## Supplied entries
##############################
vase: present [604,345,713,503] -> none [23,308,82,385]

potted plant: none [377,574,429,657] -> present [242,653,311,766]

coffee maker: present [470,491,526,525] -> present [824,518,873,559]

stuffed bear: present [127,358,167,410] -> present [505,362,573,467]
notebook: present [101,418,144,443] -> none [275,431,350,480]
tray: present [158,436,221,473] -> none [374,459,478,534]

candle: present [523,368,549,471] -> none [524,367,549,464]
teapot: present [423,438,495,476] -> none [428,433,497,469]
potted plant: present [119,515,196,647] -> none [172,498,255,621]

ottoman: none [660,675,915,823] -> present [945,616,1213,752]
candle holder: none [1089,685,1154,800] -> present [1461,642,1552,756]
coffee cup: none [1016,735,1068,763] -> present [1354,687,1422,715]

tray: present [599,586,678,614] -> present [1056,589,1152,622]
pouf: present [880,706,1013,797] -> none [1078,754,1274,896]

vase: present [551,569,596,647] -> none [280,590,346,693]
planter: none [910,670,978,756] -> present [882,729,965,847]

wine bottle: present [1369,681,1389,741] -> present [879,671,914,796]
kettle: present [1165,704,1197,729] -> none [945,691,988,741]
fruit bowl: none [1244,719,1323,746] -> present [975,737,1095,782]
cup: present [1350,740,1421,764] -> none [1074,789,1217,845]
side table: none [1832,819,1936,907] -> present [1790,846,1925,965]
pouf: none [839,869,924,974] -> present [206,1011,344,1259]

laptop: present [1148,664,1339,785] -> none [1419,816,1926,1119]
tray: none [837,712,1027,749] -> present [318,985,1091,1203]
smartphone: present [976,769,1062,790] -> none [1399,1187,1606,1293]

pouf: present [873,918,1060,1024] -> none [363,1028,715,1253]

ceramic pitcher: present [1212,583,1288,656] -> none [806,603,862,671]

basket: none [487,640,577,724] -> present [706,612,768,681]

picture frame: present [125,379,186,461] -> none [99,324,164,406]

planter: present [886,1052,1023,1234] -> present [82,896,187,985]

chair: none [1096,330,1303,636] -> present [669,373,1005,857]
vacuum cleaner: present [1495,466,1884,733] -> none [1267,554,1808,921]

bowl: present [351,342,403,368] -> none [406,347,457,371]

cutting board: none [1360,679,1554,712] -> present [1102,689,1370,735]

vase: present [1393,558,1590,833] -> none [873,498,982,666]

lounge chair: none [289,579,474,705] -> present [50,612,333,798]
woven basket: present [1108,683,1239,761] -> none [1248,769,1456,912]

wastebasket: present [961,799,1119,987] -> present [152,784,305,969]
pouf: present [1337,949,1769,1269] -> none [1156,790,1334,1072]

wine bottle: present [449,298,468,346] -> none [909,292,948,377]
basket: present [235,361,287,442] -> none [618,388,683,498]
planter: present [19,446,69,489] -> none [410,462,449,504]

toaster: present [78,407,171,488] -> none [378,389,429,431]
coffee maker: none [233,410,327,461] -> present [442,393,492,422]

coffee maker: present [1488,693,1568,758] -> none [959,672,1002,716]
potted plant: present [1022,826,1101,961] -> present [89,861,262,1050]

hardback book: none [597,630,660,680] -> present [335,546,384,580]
##############################
## Task to complete
The whole listing above must be copied exactly.

## Written response
vase: present [604,345,713,503] -> none [23,308,82,385]

potted plant: none [377,574,429,657] -> present [242,653,311,766]

coffee maker: present [470,491,526,525] -> present [824,518,873,559]

stuffed bear: present [127,358,167,410] -> present [505,362,573,467]
notebook: present [101,418,144,443] -> none [275,431,350,480]
tray: present [158,436,221,473] -> none [374,459,478,534]

candle: present [523,368,549,471] -> none [524,367,549,464]
teapot: present [423,438,495,476] -> none [428,433,497,469]
potted plant: present [119,515,196,647] -> none [172,498,255,621]

ottoman: none [660,675,915,823] -> present [945,616,1213,752]
candle holder: none [1089,685,1154,800] -> present [1461,642,1552,756]
coffee cup: none [1016,735,1068,763] -> present [1354,687,1422,715]

tray: present [599,586,678,614] -> present [1056,589,1152,622]
pouf: present [880,706,1013,797] -> none [1078,754,1274,896]

vase: present [551,569,596,647] -> none [280,590,346,693]
planter: none [910,670,978,756] -> present [882,729,965,847]

wine bottle: present [1369,681,1389,741] -> present [879,671,914,796]
kettle: present [1165,704,1197,729] -> none [945,691,988,741]
fruit bowl: none [1244,719,1323,746] -> present [975,737,1095,782]
cup: present [1350,740,1421,764] -> none [1074,789,1217,845]
side table: none [1832,819,1936,907] -> present [1790,846,1925,965]
pouf: none [839,869,924,974] -> present [206,1011,344,1259]

laptop: present [1148,664,1339,785] -> none [1419,816,1926,1119]
tray: none [837,712,1027,749] -> present [318,985,1091,1203]
smartphone: present [976,769,1062,790] -> none [1399,1187,1606,1293]

pouf: present [873,918,1060,1024] -> none [363,1028,715,1253]

ceramic pitcher: present [1212,583,1288,656] -> none [806,603,862,671]

basket: none [487,640,577,724] -> present [706,612,768,681]

picture frame: present [125,379,186,461] -> none [99,324,164,406]

planter: present [886,1052,1023,1234] -> present [82,896,187,985]

chair: none [1096,330,1303,636] -> present [669,373,1005,857]
vacuum cleaner: present [1495,466,1884,733] -> none [1267,554,1808,921]

bowl: present [351,342,403,368] -> none [406,347,457,371]

cutting board: none [1360,679,1554,712] -> present [1102,689,1370,735]

vase: present [1393,558,1590,833] -> none [873,498,982,666]

lounge chair: none [289,579,474,705] -> present [50,612,333,798]
woven basket: present [1108,683,1239,761] -> none [1248,769,1456,912]

wastebasket: present [961,799,1119,987] -> present [152,784,305,969]
pouf: present [1337,949,1769,1269] -> none [1156,790,1334,1072]

wine bottle: present [449,298,468,346] -> none [909,292,948,377]
basket: present [235,361,287,442] -> none [618,388,683,498]
planter: present [19,446,69,489] -> none [410,462,449,504]

toaster: present [78,407,171,488] -> none [378,389,429,431]
coffee maker: none [233,410,327,461] -> present [442,393,492,422]

coffee maker: present [1488,693,1568,758] -> none [959,672,1002,716]
potted plant: present [1022,826,1101,961] -> present [89,861,262,1050]

hardback book: none [597,630,660,680] -> present [335,546,384,580]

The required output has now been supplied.